Digital Fountain said its products lead the way in terms of server capacity. Streaming Fountain supports up to 4,000 - 700Kbps video streams, 10,000 - 300Kbps video streams or up to 60,000 narrowband streams. Haines said that server can reduce overall costs of ownership by requiring fewer servers, less rack space and fewer support personnel.

Streaming Fountain is a rack mounted appliance, that can be used in both unicast and multicast scenarios. Digital Fountain also effectively reduces server load and alleviates network congestion created by heavy traffic on IP networks other than the Internet. Content delivery networks can use Fountain Servers to move data efficiently along their backbones. Satellite operators can use Fountain Servers to send rich data reliably and far more efficiently than they could with existing technology.

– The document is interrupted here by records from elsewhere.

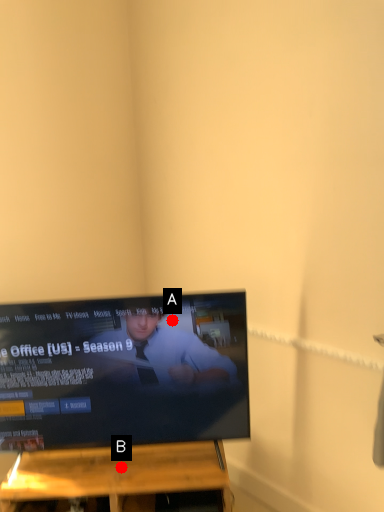
Question: Two points are circled on the image, labeled by A and B beside each circle. Among these points, which one is farthest from the camera?

Choices:
 (A) A is further
 (B) B is further

Answer: (B)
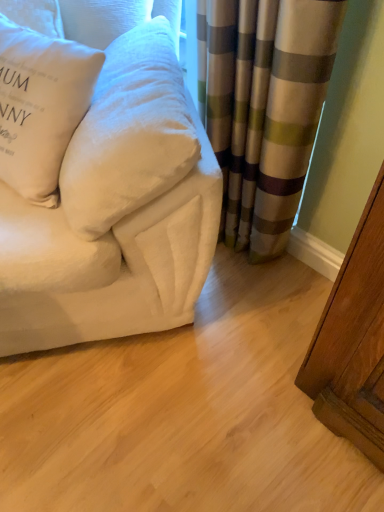
Question: Is white velvety couch at upper left at the back of striped fabric curtain at center?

Essentially, the Fountain server supports any media type because it just needs the digital file where it can transform it. The server just sends out one stream for each bit rate, so Haines said it can work well with transcoding solutions like Anystream's to get files into different rates.

Perhaps the biggest downside is that the technology isn't available for live content. "We could have created a product for live, and we definitely plan to do a live product, but on-demand is more interesting," said Haines. "If you use standard multicast you can do live today. No one has an answer for on-demand."

It also requires a plug-in on the end user's media players. But company officials shrug off the plug-in concern saying that people are used to downloading small additions to their players.

The metacontent technology is rooted in academic research, said Haines. "We built software around to make a product, and hardware to create the server — this is not something you'd create in a garage overnight," she said.

Haines said that the company can extend this into any architecture or network. "You can also deliver it to end users on any device: PCs, PDAs, set-top boxes."